> [Instructions for the task]: Reproduce every line below exactly as written; do not include the images.

> [Given information]:
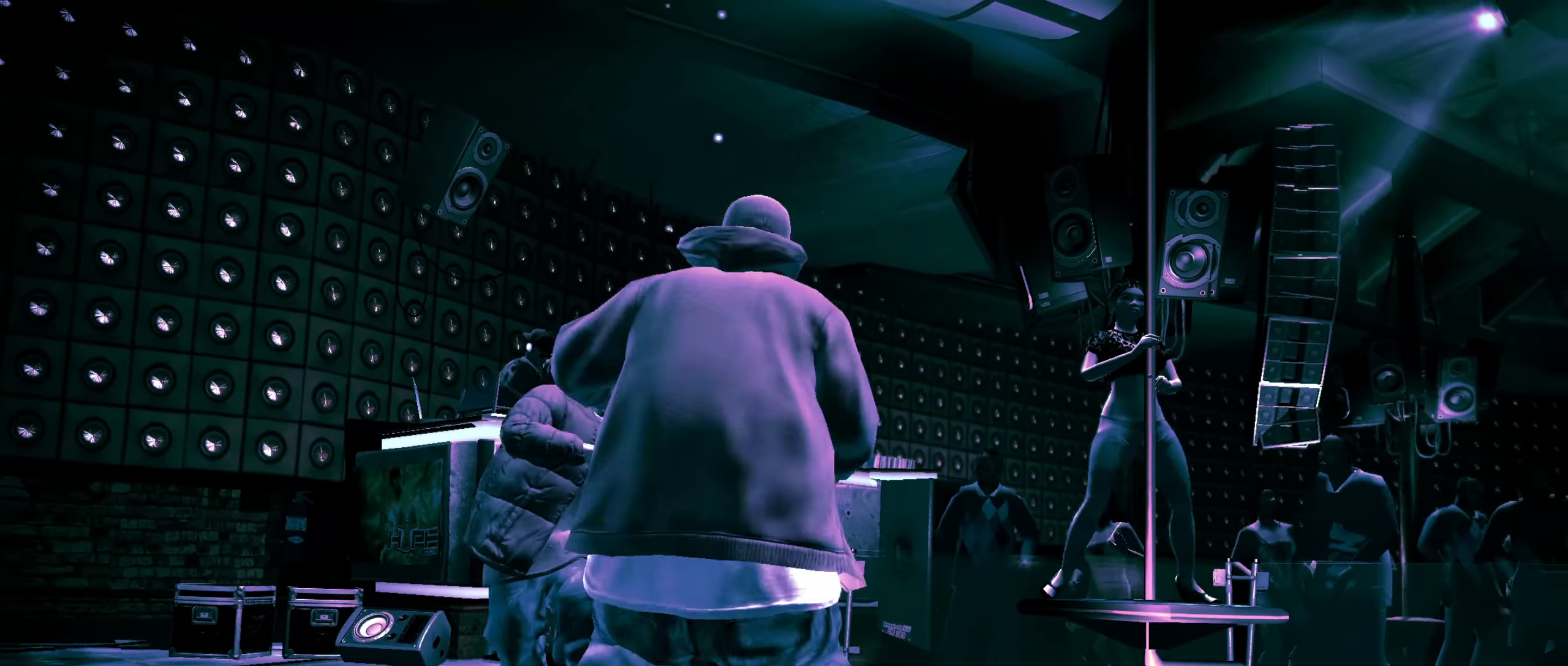
{"buttons": [], "left_stick": "down", "right_stick": "center", "events": [[250, "right_stick", "center"], [333, "A", "down"], [367, "A", "up"], [433, "left_stick", "down"]]}
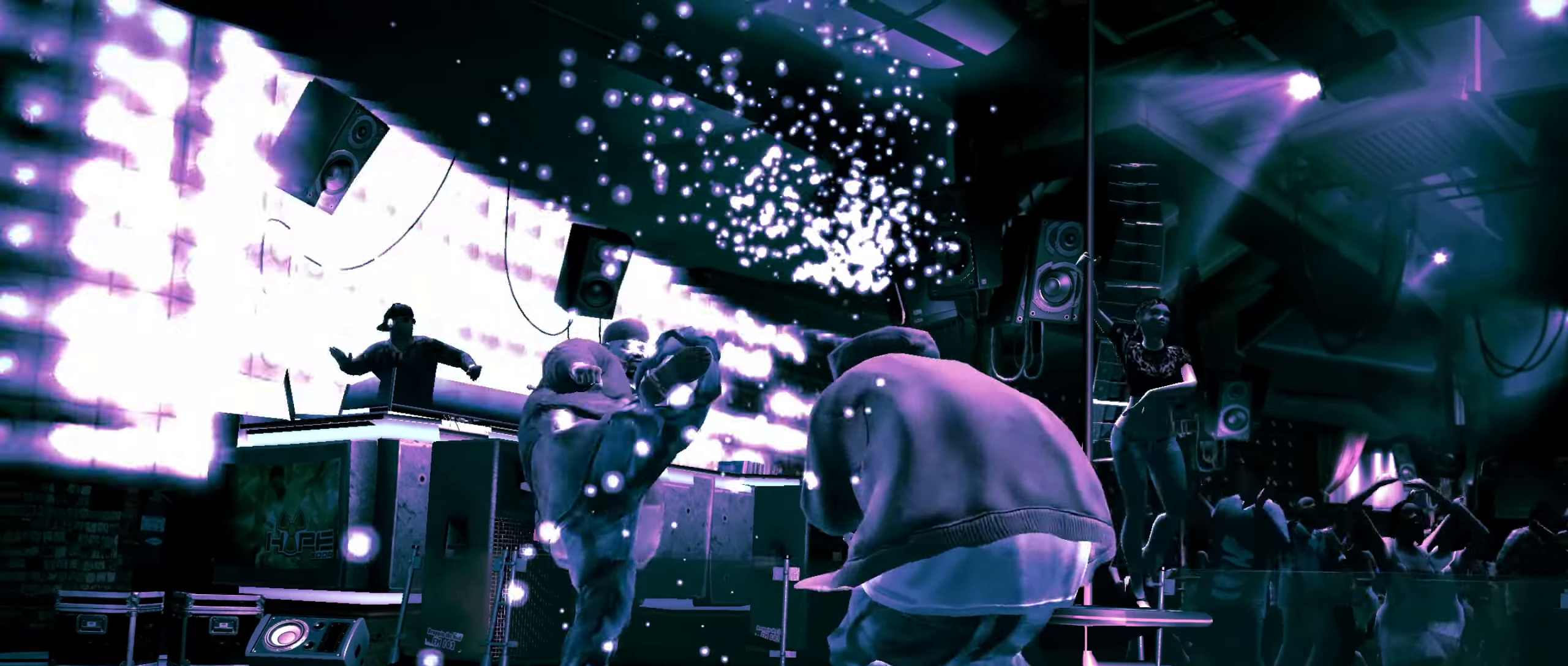
{"buttons": [], "left_stick": "right", "right_stick": "center", "events": [[317, "left_stick", "right"]]}
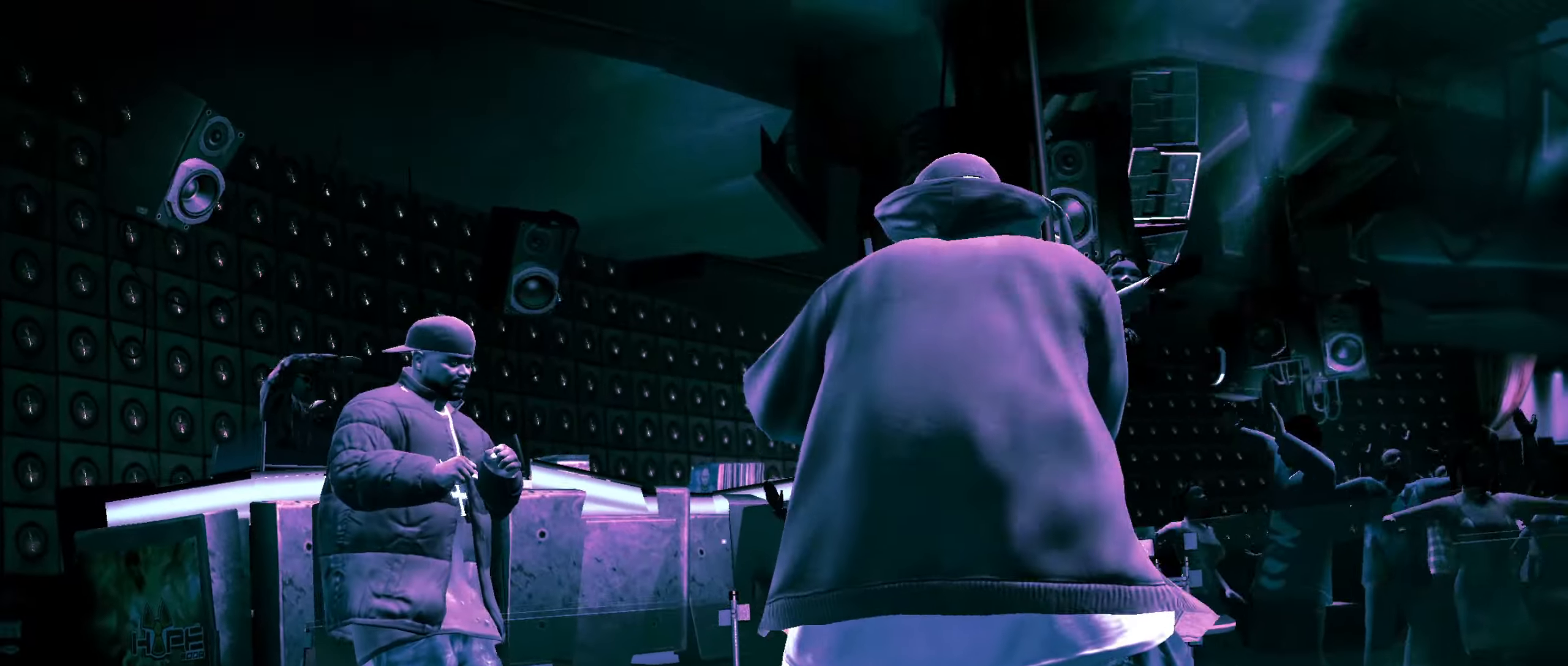
{"buttons": ["L1"], "left_stick": "up-right", "right_stick": "center", "events": [[50, "left_stick", "up-right"], [317, "left_stick", "right"], [450, "L1", "down"], [467, "left_stick", "up-right"]]}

> [Exercise solution]:
{"buttons": [], "left_stick": "down", "right_stick": "center", "events": [[250, "right_stick", "center"], [333, "A", "down"], [367, "A", "up"], [433, "left_stick", "down"]]}
{"buttons": [], "left_stick": "right", "right_stick": "center", "events": [[317, "left_stick", "right"]]}
{"buttons": ["L1"], "left_stick": "up-right", "right_stick": "center", "events": [[50, "left_stick", "up-right"], [317, "left_stick", "right"], [450, "L1", "down"], [467, "left_stick", "up-right"]]}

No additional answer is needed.